Danner’s deliciously zany Sonia is a dorky delight, and never more so than when dowdy duckling becomes shimmering sequined swan, transformed into Snow White’s Evil Queen as played by Maggie Smith circa California Suite.
2017 cast addition Johnson adds his own distinctive shadings to the grumpy, fussy, sexually-repressed Vanya’s prickly charms, and when he launches into the character’s show-stopping rant against changing times, expect fireworks.
That decades-long friends Johnson, Danner, and Dunford look more like siblings than any Vanya and Sonia and Masha I’ve seen is icing on the cake.
The terrific Golon’s golden blond, not-quite-dumb Spike could easily have stepped out of a 1960s beach party movie, Nozik’s ethereal Nina is incandescent perfection, and Katon-Donegal’s mischief-making Cassandra adds Jamaican spice to the mix.
Production designer Alessandra Manias takes advantage of the Edgemar Center’s roomy playing area to give the Hardwicks the spacious country home Durang’s play deserves, and Kyle McAnally lights it with a vibrant glow. Larae Mychel’s character-revealing costumes are highlighted by some Disneyesque Snow White gems.
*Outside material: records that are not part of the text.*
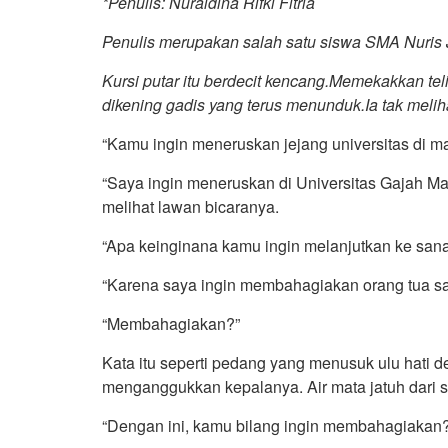
*Penulis: Nuraidina Rifki Fitria
Penulis merupakan salah satu siswa SMA Nuris
Kursi putar itu berdecit kencang.Memekakkan te
dikening gadis yang terus menunduk.Ia tak melih
“Kamu ingin meneruskan jejang universitas di m
“Saya ingin meneruskan di Universitas Gajah Ma
melihat lawan bicaranya.
“Apa keinginana kamu ingin melanjutkan ke sana
“Karena saya ingin membahagiakan orang tua sa
“Membahagiakan?”
Kata itu seperti pedang yang menusuk ulu hati d
menganggukkan kepalanya. Air mata jatuh dari 
“Dengan ini, kamu bilang ingin membahagiakan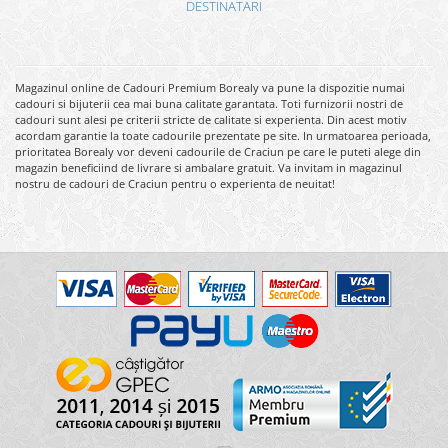
DESTINATARI
Magazinul online de Cadouri Premium Borealy va pune la dispozitie numai
cadouri si bijuterii cea mai buna calitate garantata. Toti furnizorii nostri de
cadouri sunt alesi pe criterii stricte de calitate si experienta. Din acest motiv
acordam garantie la toate cadourile prezentate pe site. In urmatoarea perioada,
prioritatea Borealy vor deveni cadourile de Craciun pe care le puteti alege din
magazin beneficiind de livrare si ambalare gratuit. Va invitam in magazinul
nostru de cadouri de Craciun pentru o experienta de neuitat!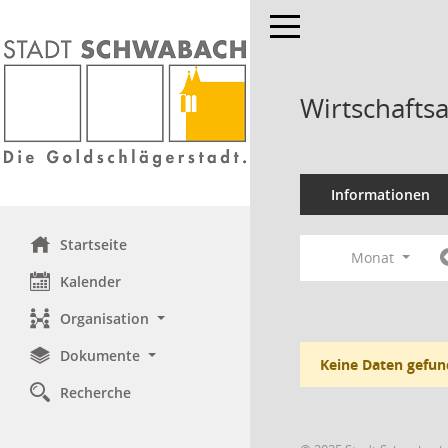
Toggle navigation
Wirtschafts
Informationen
Startseite
Monat
Kalender
Organisation
Dokumente
Keine Daten gefun
Recherche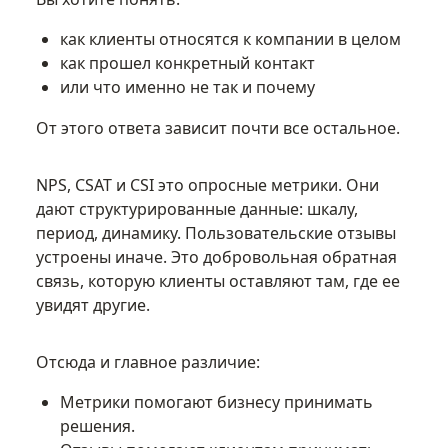
как клиенты относятся к компании в целом
как прошел конкретный контакт
или что именно не так и почему
От этого ответа зависит почти все остальное.
NPS, CSAT и CSI это опросные метрики. Они
дают структурированные данные: шкалу,
период, динамику. Пользовательские отзывы
устроены иначе. Это добровольная обратная
связь, которую клиенты оставляют там, где ее
увидят другие.
Отсюда и главное различие:
Метрики помогают бизнесу принимать
решения.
DJ Medina contributes an effective sound design mix of music and effects.
Vanya And Sonia And Masha And Spike is produced by Alexandra Guarnieri. Rob Riley and Josephine Hies are associate producers.
Carly Llewelyn-Ryan is production stage manager. Anna Zak is director’s assistant and Gianluca Zago is production design assistant.
At four productions and counting, Christopher Durang’s Vanya And Sonia And Masha And Spike is one of my very favorite plays of the past ten years, but one I wouldn’t want to revisit unless done just right. I’m happy to report that the Edgemar Center For The Arts does Durang just right.
Edgemar Center for the Arts, 2437 Main Street, Santa Monica.